Each audience member who holds an interactive ticket, is allowed to enter the virtual forest and becomes a glow worm. Using a 3D map, the audience glow worms light Puck’s path of exploration through the forest. Audience members who do not hold an interactive ticket, are able to watch the entire production for free. I have talked to a number of people who held both paid and free tickets and both have said that the experience of watching this production was magical.

The music is lush and mesmerising with three, rich layers. The first layer of music has been pre-recorded by the Philharmonia Orchestra conducted by Esa-Pekka Salonen in its last full performance before lockdown. The second layer of music/soundscape is live and is generated by the actors’ movements, picked up by their motion capture suits and fed into Gesturement. The actors’ gestures are converted to music - sometimes bells and harps – to perfectly reflect the actors’ performance and is in harmony with the pre-recorded music.

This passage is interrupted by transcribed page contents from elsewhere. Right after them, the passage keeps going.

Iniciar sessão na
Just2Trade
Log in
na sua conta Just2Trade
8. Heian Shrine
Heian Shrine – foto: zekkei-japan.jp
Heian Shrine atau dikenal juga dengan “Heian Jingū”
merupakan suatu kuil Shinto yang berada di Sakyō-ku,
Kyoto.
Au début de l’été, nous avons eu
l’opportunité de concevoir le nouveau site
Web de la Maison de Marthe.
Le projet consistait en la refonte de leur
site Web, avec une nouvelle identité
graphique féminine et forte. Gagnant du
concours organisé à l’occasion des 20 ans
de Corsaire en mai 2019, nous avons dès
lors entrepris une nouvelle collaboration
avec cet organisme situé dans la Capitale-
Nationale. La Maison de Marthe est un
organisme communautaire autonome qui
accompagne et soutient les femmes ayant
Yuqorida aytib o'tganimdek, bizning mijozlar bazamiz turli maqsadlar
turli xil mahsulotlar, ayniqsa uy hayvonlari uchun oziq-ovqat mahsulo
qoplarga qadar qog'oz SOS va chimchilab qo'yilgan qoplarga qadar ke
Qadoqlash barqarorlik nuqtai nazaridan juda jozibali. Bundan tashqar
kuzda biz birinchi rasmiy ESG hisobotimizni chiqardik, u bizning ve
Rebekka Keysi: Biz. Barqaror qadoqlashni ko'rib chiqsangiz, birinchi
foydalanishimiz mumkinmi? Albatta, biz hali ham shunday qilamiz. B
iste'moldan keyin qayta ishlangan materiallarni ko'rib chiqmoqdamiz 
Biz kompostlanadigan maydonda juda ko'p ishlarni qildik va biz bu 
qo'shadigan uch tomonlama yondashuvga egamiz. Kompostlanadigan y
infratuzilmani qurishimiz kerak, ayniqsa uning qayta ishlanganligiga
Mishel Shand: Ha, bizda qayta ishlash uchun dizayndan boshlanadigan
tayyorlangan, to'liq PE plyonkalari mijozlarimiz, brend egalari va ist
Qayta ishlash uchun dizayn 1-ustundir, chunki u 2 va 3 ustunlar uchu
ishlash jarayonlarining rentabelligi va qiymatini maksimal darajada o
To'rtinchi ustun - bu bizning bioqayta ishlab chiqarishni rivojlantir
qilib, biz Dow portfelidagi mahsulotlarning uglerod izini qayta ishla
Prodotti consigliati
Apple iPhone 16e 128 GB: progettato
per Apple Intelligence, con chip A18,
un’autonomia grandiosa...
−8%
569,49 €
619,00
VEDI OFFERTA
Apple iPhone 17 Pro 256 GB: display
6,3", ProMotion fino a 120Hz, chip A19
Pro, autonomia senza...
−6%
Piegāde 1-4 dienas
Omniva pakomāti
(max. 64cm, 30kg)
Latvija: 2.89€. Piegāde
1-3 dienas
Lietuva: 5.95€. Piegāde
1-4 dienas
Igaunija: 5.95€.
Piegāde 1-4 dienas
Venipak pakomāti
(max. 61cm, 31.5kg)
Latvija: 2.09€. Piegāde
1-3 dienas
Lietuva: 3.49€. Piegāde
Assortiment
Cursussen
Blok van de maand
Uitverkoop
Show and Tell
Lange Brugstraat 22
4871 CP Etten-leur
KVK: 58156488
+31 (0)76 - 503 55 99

The final layer in this lush soundscape is also created by the actors’ movement and reflects the type of avatar each actor is controlling. Peaseblossom, played by Jamie Morgan, is expressed as an avatar made up of branches, leaves and flower petals – every move made by Morgan is matched by the appropriate sounds – creaking branches, swirling leaves, falling petals. Similarly, Moth, played by Durassie Kiangangu, is made of hundreds of tiny moths – every move Kiangangu makes sounds like a flutter of tiny wings.

It is easy to become dazzled by the sheer amount of cross disciplinary research and development that has gone into this production. However, another aspect of this production also deserves praise. It would have been relatively easy to create a virtual reality forest and put on a show for only those who own VR headsets. But with the level of digital inequality in the UK, laid bare by the pandemic, the RSC did not want to take this path of least resistance.

Rather, the RSC has created a virtual world, freely accessible to those with almost any type of device. No theatre company can cure the world’s digital inequality on its own, but the RSC has made great strides with over 20,000 people from all over the world watching the first 3 shows. Of these 20,000 people, one quarter had never been to the theatre before. There were well over 7000 people in the audience, the night I watched the performance.

This magical, enchanting and cutting edge production runs until 20 March and with free tickets, there is no reason not to go.